◆ Work required
Your answer must be an exact copy of the entries below, with every picture removed.

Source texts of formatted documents
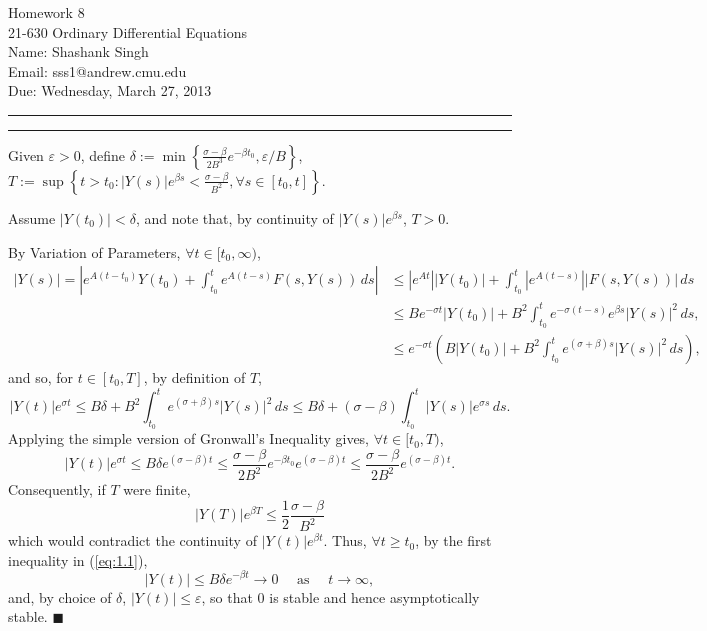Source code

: \documentclass[11pt]{article}
\makeatletter
\newcounter{questionCounter}
\newcounter{partCounter}[questionCounter]
\newenvironment{question}[2][\arabic{questionCounter}]{%
    \setcounter{partCounter}{0}%
    \vspace{.25in} \hrule \vspace{0.5em}%
        \noindent{\bf #2}%
    \vspace{0.8em} \hrule \vspace{.10in}%
    \addtocounter{questionCounter}{1}%
}{}
\newcommand{\myname}{Shashank Singh}
\newcommand{\myandrew}{sss1@andrew.cmu.edu}
\newcommand{\myclass}{21-630 Ordinary Differential Equations}
\newcommand{\myhwnum}{8}
\newcommand{\duedate}{Wednesday, March 27, 2013}
\renewcommand{\qed}{\quad $\blacksquare$}
\newcommand{\e}{\varepsilon} %
\makeatother
\begin{document}
\thispagestyle{plain}

{\Large Homework \myhwnum} \\
\myclass \\
Name: \myname \\
Email: \myandrew \\
Due: \duedate

\begin{question}{Problem 1}
Given $\e > 0$, define
$\displaystyle \delta := \min\left\{
                                \frac{\sigma - \beta}{2B^3}e^{-\beta t_0},
                                \e/B
                            \right\}$,
$\displaystyle T
    := \sup \left\{ t > t_0 : |Y(s)| e^{\beta s} < \frac{\sigma - \beta}{B^2},
                                            \forall s \in [t_0,t] \right\}.$

Assume $|Y(t_0)| < \delta$, and note that, by continuity of $|Y(s)| e^{\beta s}$,
$T > 0$.

By Variation of Parameters, $\forall t \in [t_0,\infty)$,
\begin{align*}
|Y(s)|
    = \left| e^{A(t - t_0)} Y(t_0)
    + \int_{t_0}^t e^{A(t - s)} F(s,Y(s)) \, ds \right|
 &  \leq \left| e^{At} \right| |Y(t_0)|
    + \int_{t_0}^t \left| e^{A(t - s)} \right| |F(s,Y(s))| \, ds        \\
 &  \leq B e^{-\sigma t} |Y(t_0)|
    + B^2 \int_{t_0}^t e^{-\sigma(t - s)} e^{\beta s} |Y(s)|^2 \, ds,   \\
 &  \leq e^{-\sigma t} \left( B |Y(t_0)|
    + B^2 \int_{t_0}^t e^{(\sigma + \beta) s} |Y(s)|^2 \, ds \right),
\end{align*}
and so, for $t \in [t_0,T]$, by definition of $T$,
\[|Y(t)| e^{\sigma t}
    \leq B \delta
    + B^2 \int_{t_0}^t e^{(\sigma + \beta) s} |Y(s)|^2 \, ds
    \leq B \delta 
    + (\sigma - \beta) \int_{t_0}^t |Y(s)| e^{\sigma s} \, ds.
\]
Applying the simple version of Gronwall's Inequality gives,
$\forall t \in [t_0,T)$,
\begin{equation}
|Y(t)| e^{\sigma t}
    \leq B\delta e^{(\sigma - \beta) t}
    \leq \frac{\sigma - \beta}{2B^2} e^{-\beta t_0} e^{(\sigma - \beta) t}
    \leq \frac{\sigma - \beta}{2B^2} e^{(\sigma - \beta) t}.
\label{eq:1.1}
\end{equation}
Consequently, if $T$ were finite,
\[
|Y(T)| e^{\beta T}
    \leq \frac12 \frac{\sigma - \beta}{B^2}
\]
which would contradict the continuity of $|Y(t)| e^{\beta t}$. Thus,
$\forall t \geq t_0$, by the first inequality in (\ref{eq:1.1}),
\[
|Y(t)|
    \leq B\delta e^{-\beta t}
    \rightarrow 0
    \quad \mbox{ as } \quad t \rightarrow \infty,
\]
and, by choice of $\delta$, $|Y(t)| \leq \e$, so that $0$ is
stable and hence asymptotically stable. \qed
\end{question}
\end{document}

◆ Output for this exercise
Source code

: \documentclass[11pt]{article}
\makeatletter
\newcounter{questionCounter}
\newcounter{partCounter}[questionCounter]
\newenvironment{question}[2][\arabic{questionCounter}]{%
    \setcounter{partCounter}{0}%
    \vspace{.25in} \hrule \vspace{0.5em}%
        \noindent{\bf #2}%
    \vspace{0.8em} \hrule \vspace{.10in}%
    \addtocounter{questionCounter}{1}%
}{}
\newcommand{\myname}{Shashank Singh}
\newcommand{\myandrew}{sss1@andrew.cmu.edu}
\newcommand{\myclass}{21-630 Ordinary Differential Equations}
\newcommand{\myhwnum}{8}
\newcommand{\duedate}{Wednesday, March 27, 2013}
\renewcommand{\qed}{\quad $\blacksquare$}
\newcommand{\e}{\varepsilon} %
\makeatother
\begin{document}
\thispagestyle{plain}

{\Large Homework \myhwnum} \\
\myclass \\
Name: \myname \\
Email: \myandrew \\
Due: \duedate

\begin{question}{Problem 1}
Given $\e > 0$, define
$\displaystyle \delta := \min\left\{
                                \frac{\sigma - \beta}{2B^3}e^{-\beta t_0},
                                \e/B
                            \right\}$,
$\displaystyle T
    := \sup \left\{ t > t_0 : |Y(s)| e^{\beta s} < \frac{\sigma - \beta}{B^2},
                                            \forall s \in [t_0,t] \right\}.$

Assume $|Y(t_0)| < \delta$, and note that, by continuity of $|Y(s)| e^{\beta s}$,
$T > 0$.

By Variation of Parameters, $\forall t \in [t_0,\infty)$,
\begin{align*}
|Y(s)|
    = \left| e^{A(t - t_0)} Y(t_0)
    + \int_{t_0}^t e^{A(t - s)} F(s,Y(s)) \, ds \right|
 &  \leq \left| e^{At} \right| |Y(t_0)|
    + \int_{t_0}^t \left| e^{A(t - s)} \right| |F(s,Y(s))| \, ds        \\
 &  \leq B e^{-\sigma t} |Y(t_0)|
    + B^2 \int_{t_0}^t e^{-\sigma(t - s)} e^{\beta s} |Y(s)|^2 \, ds,   \\
 &  \leq e^{-\sigma t} \left( B |Y(t_0)|
    + B^2 \int_{t_0}^t e^{(\sigma + \beta) s} |Y(s)|^2 \, ds \right),
\end{align*}
and so, for $t \in [t_0,T]$, by definition of $T$,
\[|Y(t)| e^{\sigma t}
    \leq B \delta
    + B^2 \int_{t_0}^t e^{(\sigma + \beta) s} |Y(s)|^2 \, ds
    \leq B \delta 
    + (\sigma - \beta) \int_{t_0}^t |Y(s)| e^{\sigma s} \, ds.
\]
Applying the simple version of Gronwall's Inequality gives,
$\forall t \in [t_0,T)$,
\begin{equation}
|Y(t)| e^{\sigma t}
    \leq B\delta e^{(\sigma - \beta) t}
    \leq \frac{\sigma - \beta}{2B^2} e^{-\beta t_0} e^{(\sigma - \beta) t}
    \leq \frac{\sigma - \beta}{2B^2} e^{(\sigma - \beta) t}.
\label{eq:1.1}
\end{equation}
Consequently, if $T$ were finite,
\[
|Y(T)| e^{\beta T}
    \leq \frac12 \frac{\sigma - \beta}{B^2}
\]
which would contradict the continuity of $|Y(t)| e^{\beta t}$. Thus,
$\forall t \geq t_0$, by the first inequality in (\ref{eq:1.1}),
\[
|Y(t)|
    \leq B\delta e^{-\beta t}
    \rightarrow 0
    \quad \mbox{ as } \quad t \rightarrow \infty,
\]
and, by choice of $\delta$, $|Y(t)| \leq \e$, so that $0$ is
stable and hence asymptotically stable. \qed
\end{question}
\end{document}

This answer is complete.